AGC without modifying the optimizer
kayuksel opened this issue · comments
Hello,
Is there a way to apply AGC externally without modifying the optimizer code?
I am using optimizers from torch_optimizer package and that would be good.
Yeah I think it should be possible by creating a wrapper for any optimizer. I'll try to add this as soon as possible, but for anyone who's interested in a quick implementation:
class AGC(optim.Optimizer):
def __init__(self, optim, clipping=1e-2, eps=1e-3):
super().__init__()
self.optim = optim
self.clipping = clipping
self.eps = eps
@torch.no_grad()
def step(self, closure=None):
for group in self.param_groups:
for p in group['params']:
param_norm = torch.max(unitwise_norm(
p), torch.tensor(group['eps']).to(p.device))
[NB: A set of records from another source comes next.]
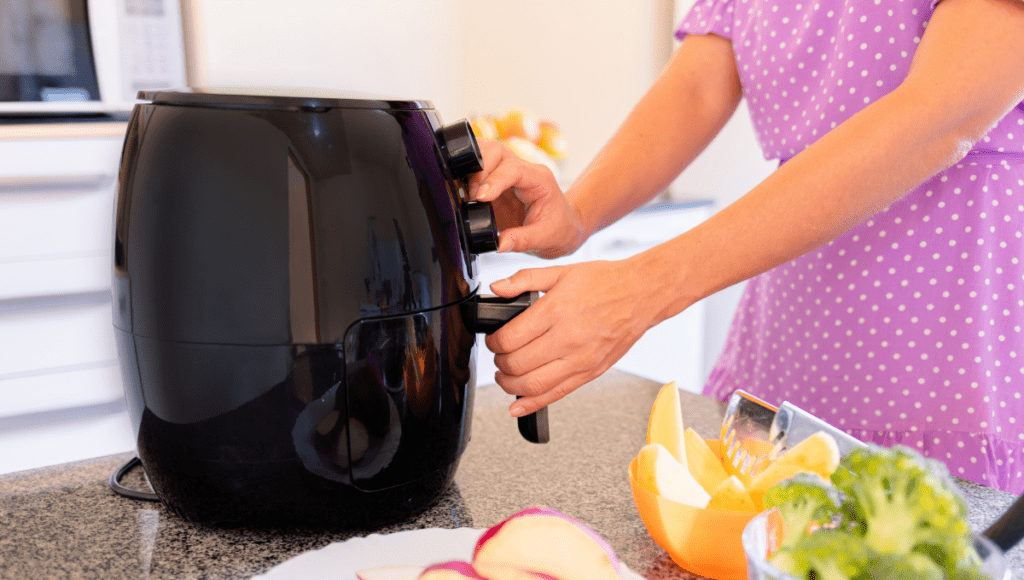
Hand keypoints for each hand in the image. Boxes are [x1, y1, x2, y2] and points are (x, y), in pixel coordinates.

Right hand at [468, 139, 584, 258]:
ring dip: (471, 167)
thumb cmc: (559, 230)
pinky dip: (466, 174)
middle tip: (471, 196)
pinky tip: (461, 190)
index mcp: (539, 179)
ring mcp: (508, 175)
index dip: (494, 179)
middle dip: (479, 169)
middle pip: (496, 151)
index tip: (480, 197)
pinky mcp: (495, 184)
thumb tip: (500, 244)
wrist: (562, 229)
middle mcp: (523, 171)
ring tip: (463, 190)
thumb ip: (523, 240)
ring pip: (485, 153)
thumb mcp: (545, 238)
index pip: (513, 168)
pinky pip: (478, 169)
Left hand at [485, 258, 658, 416]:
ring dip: (510, 385)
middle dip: (499, 363)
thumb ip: (524, 279)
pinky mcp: (590, 373)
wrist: (641, 294)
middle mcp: (568, 339)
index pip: (510, 338)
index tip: (493, 340)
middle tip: (498, 356)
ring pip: (533, 386)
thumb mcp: (561, 272)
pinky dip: (532, 404)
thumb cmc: (605, 282)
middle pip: (518, 364)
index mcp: (556, 311)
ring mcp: (580, 360)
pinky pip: (556, 395)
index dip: (493, 343)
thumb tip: (496, 288)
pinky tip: (517, 405)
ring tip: (504, 377)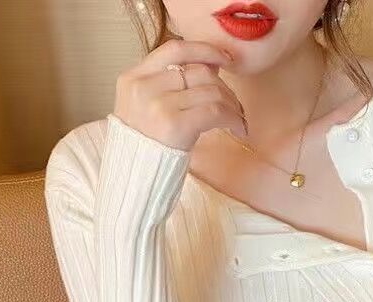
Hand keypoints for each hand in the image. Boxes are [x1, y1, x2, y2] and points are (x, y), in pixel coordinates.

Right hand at [113, 39, 246, 151]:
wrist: (135, 180)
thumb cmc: (146, 149)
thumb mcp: (146, 109)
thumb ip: (169, 85)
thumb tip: (211, 64)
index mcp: (133, 78)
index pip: (174, 50)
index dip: (204, 49)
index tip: (225, 59)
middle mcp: (144, 87)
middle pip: (198, 71)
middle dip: (224, 87)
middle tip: (234, 106)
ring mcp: (158, 105)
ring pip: (211, 91)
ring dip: (232, 105)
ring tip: (238, 121)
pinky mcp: (175, 125)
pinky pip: (216, 111)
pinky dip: (233, 119)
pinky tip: (238, 130)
grad_norm = unitwise_norm(p.grad)
max_norm = param_norm * group['clipping']
trigger = grad_norm > max_norm
clipped_grad = p.grad * \
(max_norm / torch.max(grad_norm,
torch.tensor(1e-6).to(grad_norm.device)))
p.grad.data.copy_(torch.where(trigger, clipped_grad, p.grad))
self.optim.step(closure)
Note that the above code is a raw implementation, but the actual code will be pretty close to this. Hope this helps @kayuksel
Added the generic AGC here 658675f, but needs testing. Do let me know how it works out for you.
@vballoli I have tested it. It worked without problems for me.